气管插管法建立免疫抑制小鼠侵袭性肺曲霉病模型

目的动物实验被广泛应用于侵袭性肺曲霉病(invasive pulmonary aspergillosis,IPA)诊断及治疗等方面的研究。文中利用气管插管法建立免疫抑制小鼠IPA模型。方法以环磷酰胺及地塞米松对小鼠进行免疫抑制处理后,气管插管气管内滴入烟曲霉孢子悬液,通过组织病理进行验证,并观察小鼠生存-时间曲线。同时运用平板菌落计数方法比较气管插管法与传统滴鼻法造模实际进入鼠肺的孢子量。结果气管插管法可成功建立小鼠IPA模型。小鼠1周内死亡率为55%,接种24h后肺组织匀浆平板菌落计数显示气管插管法所造成的孢子入肺量为(5.17±0.32)log10CFU/g肺组织,而传统滴鼻法仅为(3.82±0.49)log10CFU/g肺组织。结论气管插管法成功建立小鼠IPA模型,较滴鼻法更适于进行IPA相关研究。

Establishment of a model of invasive pulmonary aspergillosis in immunosuppressed mice by tracheal intubation

Objective Animal experiments are widely used in the diagnosis and treatment of invasive pulmonary aspergillosis(IPA).The authors established an experimental model of IPA in neutropenic ICR mice by tracheal intubation.Methods Female ICR mice were immunosuppressed with cyclosphamide and Dexamethasone and inoculated with 1×107 conodia of Aspergillus fumigates.Pathological examinations were performed to determine whether the IPA model was successfully constructed.Survival curves were drawn,and fungal burden analysis conducted following 24 h inoculation to compare these two methods.Results IPA was confirmed in the neutropenic ICR mice by tracheal intubation and pathological examination.The mortality of the mice was 55% within 8 days after inoculation.The numbers of CFUs from the homogenized lung tissues of the IPA mice were 5.17±0.32 and 3.82±0.49(log/g lung) by tracheal intubation and intranasal challenge,respectively.Conclusion The IPA model was successfully constructed in immunosuppressed ICR mice by tracheal intubation,which is a better method than intranasal challenge for IPA related studies.
-----
• **任务**
根据上面这篇关于小鼠侵袭性肺曲霉病模型的摘要,研究者用哪两种药物对小鼠进行免疫抑制处理?

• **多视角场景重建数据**
-----
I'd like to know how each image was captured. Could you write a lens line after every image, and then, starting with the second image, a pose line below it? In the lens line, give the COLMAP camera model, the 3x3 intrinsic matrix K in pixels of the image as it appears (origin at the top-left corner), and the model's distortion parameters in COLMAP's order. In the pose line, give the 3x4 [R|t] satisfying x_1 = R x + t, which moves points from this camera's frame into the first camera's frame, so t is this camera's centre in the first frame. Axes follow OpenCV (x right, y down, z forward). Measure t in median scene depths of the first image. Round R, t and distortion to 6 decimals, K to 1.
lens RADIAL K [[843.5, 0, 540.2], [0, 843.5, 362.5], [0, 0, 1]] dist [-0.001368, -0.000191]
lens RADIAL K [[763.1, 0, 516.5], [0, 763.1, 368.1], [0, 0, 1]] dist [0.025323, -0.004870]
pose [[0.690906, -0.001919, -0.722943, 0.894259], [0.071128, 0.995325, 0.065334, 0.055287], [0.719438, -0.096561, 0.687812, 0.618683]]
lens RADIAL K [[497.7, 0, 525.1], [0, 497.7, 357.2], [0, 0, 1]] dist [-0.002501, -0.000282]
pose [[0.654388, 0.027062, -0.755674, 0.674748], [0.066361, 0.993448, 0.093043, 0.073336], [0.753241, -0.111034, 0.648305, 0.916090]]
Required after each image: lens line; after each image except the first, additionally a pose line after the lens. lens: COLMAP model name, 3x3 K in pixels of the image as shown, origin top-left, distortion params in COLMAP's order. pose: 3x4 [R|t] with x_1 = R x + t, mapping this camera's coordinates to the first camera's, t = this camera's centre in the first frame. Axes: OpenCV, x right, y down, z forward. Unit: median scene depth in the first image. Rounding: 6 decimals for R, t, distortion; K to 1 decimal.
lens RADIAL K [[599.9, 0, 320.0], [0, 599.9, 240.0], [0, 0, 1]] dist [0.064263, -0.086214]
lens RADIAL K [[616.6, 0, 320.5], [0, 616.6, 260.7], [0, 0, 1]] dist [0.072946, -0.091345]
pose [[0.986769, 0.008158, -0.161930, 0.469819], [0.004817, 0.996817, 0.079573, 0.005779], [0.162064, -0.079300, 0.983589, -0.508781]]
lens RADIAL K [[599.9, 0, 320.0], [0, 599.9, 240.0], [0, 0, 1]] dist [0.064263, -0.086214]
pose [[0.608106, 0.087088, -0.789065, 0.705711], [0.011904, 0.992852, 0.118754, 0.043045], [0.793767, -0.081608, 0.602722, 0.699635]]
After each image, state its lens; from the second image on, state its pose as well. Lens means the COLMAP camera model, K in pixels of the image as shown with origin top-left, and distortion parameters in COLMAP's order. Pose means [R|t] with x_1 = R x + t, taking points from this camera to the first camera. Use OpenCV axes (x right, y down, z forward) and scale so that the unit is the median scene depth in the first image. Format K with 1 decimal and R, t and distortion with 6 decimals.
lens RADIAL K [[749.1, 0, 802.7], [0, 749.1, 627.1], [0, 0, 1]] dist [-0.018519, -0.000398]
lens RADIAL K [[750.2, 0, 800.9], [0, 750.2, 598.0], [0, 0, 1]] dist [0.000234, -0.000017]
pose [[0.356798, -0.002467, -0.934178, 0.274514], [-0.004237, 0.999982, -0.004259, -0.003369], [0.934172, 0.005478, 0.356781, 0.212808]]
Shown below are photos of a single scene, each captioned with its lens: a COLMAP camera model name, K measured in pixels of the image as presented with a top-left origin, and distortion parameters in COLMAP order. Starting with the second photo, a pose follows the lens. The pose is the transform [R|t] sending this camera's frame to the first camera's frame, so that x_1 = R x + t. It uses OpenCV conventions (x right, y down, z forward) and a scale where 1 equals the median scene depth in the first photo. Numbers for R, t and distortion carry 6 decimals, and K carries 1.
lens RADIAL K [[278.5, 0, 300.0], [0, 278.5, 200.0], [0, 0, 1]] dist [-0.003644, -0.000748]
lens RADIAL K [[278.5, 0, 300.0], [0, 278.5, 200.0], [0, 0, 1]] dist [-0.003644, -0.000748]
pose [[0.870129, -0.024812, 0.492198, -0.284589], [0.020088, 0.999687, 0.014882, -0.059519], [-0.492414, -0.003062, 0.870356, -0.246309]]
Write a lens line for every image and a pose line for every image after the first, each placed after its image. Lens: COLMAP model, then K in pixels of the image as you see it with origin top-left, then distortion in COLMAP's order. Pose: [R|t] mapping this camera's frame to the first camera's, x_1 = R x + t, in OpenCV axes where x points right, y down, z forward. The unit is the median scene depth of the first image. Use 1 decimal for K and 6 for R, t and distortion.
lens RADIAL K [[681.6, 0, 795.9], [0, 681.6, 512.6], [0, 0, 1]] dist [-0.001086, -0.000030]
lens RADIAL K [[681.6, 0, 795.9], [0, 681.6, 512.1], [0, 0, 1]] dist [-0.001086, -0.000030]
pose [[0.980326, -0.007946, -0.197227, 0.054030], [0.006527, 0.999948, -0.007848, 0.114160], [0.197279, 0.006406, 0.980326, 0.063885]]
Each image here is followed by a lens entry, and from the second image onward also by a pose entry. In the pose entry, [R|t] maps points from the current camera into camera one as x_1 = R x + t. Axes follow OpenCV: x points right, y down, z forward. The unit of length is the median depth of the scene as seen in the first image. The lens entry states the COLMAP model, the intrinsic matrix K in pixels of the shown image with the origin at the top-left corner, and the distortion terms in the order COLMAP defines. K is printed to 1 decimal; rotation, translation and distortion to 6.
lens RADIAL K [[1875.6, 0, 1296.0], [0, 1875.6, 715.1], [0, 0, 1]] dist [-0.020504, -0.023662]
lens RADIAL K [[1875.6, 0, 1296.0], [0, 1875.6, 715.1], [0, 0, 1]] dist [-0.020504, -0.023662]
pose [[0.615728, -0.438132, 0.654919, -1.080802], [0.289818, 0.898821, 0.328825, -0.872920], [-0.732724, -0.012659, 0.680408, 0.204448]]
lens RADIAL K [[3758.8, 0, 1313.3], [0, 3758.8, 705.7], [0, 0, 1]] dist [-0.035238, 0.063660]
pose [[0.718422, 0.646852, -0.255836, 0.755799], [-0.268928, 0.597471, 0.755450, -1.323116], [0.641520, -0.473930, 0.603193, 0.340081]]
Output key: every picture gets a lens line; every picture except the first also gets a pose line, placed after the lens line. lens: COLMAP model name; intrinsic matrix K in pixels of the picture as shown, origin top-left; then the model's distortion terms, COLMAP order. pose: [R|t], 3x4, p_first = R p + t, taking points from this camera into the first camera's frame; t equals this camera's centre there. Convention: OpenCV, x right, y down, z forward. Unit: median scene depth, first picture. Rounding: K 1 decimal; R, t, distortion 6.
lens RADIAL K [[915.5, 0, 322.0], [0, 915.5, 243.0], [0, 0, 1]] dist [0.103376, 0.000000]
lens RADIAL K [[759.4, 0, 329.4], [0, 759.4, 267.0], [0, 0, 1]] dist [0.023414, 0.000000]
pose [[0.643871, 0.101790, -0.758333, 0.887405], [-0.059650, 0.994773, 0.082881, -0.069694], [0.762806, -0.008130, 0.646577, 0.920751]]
-----
• **回答**
环磷酰胺和地塞米松。